- Interactive map of Jimmy Weston's

Restaurant information
- Established: 1963
- Closed: 1989
- Owner: James L. Weston
- Manager: Nick Pappas
- Location: East 56th Street (1963–1970); 131 East 54th Street (1970–1989); , New York City, New York, 10022, United States
- Coordinates: 40°45′33.7″N 73°58′15.4″W﻿ / ﻿40.759361°N 73.970944°W
- Other locations: Jimmy Weston's, Spring Lake, New Jersey

= Jimmy Weston's (jazz club) =

New York City restaurant and jazz club (1963–1989)

Jimmy Weston's Restaurant & Jazz Club was an American restaurant and jazz club in New York City, located on East 56th Street beginning in 1963, then, seven years later, moved it to 131 East 54th Street. Tommy Furtado was selected as the house musician and maintained that position until the club closed twenty years later. Its owner, Jimmy Weston (James L. Weston; 1922–1997), closed it in 1989. The New York Times obituary for Weston stated, "Given the restaurant's high-level clientele, it was inevitable that it served as a backdrop for social history. It was at Weston's that Mr. Sinatra patched up his feud with Liz Smith, and Howard Cosell got the call from Roone Arledge telling him he had been picked for a daring new idea called 'Monday Night Football.

== Notable employees ==
- Nick Pappas, maître d'
- Joe Rivera
- "Boots"
- Dino Pavlou
- Jim Charkalis
- Billy Mack

== Selected history ==
On February 28, 1977, Onwest, Inc., doing business as Jimmy Weston's Restaurant, filed a petition for Chapter 11 Bankruptcy, Southern District of New York.

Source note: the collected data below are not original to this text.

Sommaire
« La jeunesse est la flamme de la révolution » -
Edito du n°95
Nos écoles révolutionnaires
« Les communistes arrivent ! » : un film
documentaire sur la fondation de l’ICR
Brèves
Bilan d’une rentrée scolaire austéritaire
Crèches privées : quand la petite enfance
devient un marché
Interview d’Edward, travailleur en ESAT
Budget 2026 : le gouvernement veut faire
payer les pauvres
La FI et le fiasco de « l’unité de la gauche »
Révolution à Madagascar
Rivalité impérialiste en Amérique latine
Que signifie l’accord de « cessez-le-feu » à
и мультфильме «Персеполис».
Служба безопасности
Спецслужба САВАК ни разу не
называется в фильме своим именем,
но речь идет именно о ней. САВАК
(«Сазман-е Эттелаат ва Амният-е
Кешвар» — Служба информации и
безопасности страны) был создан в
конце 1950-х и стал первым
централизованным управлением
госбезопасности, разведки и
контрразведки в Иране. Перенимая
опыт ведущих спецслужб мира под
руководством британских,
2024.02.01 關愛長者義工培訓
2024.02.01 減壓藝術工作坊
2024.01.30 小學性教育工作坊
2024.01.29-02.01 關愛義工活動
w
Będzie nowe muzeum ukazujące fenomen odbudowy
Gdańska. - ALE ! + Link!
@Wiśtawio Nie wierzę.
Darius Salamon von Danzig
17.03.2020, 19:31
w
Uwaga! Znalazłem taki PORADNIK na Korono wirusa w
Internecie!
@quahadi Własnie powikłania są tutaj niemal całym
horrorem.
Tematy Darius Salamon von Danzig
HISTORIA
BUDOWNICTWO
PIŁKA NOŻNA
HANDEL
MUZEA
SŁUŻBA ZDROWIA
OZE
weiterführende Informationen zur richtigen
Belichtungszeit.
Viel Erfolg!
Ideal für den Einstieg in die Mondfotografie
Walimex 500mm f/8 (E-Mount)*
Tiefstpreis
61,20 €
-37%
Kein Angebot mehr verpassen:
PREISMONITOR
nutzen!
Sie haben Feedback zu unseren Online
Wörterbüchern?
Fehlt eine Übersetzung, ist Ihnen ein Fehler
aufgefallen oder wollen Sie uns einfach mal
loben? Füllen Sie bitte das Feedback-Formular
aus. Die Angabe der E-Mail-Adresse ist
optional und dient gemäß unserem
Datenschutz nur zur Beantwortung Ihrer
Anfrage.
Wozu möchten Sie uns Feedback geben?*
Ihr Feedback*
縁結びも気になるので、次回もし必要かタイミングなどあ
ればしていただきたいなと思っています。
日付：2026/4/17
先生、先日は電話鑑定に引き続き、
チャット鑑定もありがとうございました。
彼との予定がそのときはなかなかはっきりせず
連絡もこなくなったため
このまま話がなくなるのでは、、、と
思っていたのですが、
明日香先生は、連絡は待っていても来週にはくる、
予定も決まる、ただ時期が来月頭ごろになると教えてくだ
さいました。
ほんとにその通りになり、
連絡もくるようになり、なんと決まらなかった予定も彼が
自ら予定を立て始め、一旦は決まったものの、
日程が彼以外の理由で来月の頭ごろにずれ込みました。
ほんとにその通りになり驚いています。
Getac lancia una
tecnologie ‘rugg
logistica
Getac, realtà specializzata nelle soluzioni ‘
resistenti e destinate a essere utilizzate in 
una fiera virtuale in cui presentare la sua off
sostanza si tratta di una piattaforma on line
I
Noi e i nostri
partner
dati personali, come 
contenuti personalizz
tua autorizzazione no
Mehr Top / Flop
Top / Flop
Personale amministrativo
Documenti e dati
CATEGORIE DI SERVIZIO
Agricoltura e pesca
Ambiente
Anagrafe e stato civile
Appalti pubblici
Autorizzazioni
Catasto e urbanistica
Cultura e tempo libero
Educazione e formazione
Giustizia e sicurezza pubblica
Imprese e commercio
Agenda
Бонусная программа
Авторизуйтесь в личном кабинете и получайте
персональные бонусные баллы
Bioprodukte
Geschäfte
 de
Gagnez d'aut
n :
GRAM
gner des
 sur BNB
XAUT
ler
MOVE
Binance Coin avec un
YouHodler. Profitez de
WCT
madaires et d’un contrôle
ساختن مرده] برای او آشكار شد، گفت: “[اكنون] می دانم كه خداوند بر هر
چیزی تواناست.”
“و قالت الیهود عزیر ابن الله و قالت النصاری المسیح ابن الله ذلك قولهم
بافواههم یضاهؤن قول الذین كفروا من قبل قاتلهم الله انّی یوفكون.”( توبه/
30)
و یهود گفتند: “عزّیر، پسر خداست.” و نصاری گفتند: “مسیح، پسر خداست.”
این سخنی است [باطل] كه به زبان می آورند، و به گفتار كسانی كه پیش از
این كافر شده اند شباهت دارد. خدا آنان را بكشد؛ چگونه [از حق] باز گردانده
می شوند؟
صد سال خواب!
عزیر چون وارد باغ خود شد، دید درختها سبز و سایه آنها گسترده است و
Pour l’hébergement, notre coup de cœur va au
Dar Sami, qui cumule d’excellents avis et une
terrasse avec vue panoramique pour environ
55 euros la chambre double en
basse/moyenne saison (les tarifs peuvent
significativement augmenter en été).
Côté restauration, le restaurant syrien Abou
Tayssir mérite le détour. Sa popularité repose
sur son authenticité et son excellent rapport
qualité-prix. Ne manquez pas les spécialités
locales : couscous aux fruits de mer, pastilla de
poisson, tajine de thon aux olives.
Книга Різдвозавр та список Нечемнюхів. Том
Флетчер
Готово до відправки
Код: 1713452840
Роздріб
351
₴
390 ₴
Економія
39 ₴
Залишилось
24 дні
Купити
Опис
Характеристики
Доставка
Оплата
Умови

== Sister restaurant in Spring Lake, New Jersey ==
In 1977, Weston and a partner, Billy Keegan, purchased Jack Sullivan's Lodge, a restaurant at the corner of Morris and Fifth Avenues in Spring Lake, New Jersey, remodeled it, renamed it "Jimmy Weston's", and operated it on the same model its counterpart in New York, alternating performers between the two.

== Notable performers at the New York location ==
The Tommy Furtado Trio was the house band. Woody Allen's Band, which made its debut in 1970, played an engagement at Weston's in New York.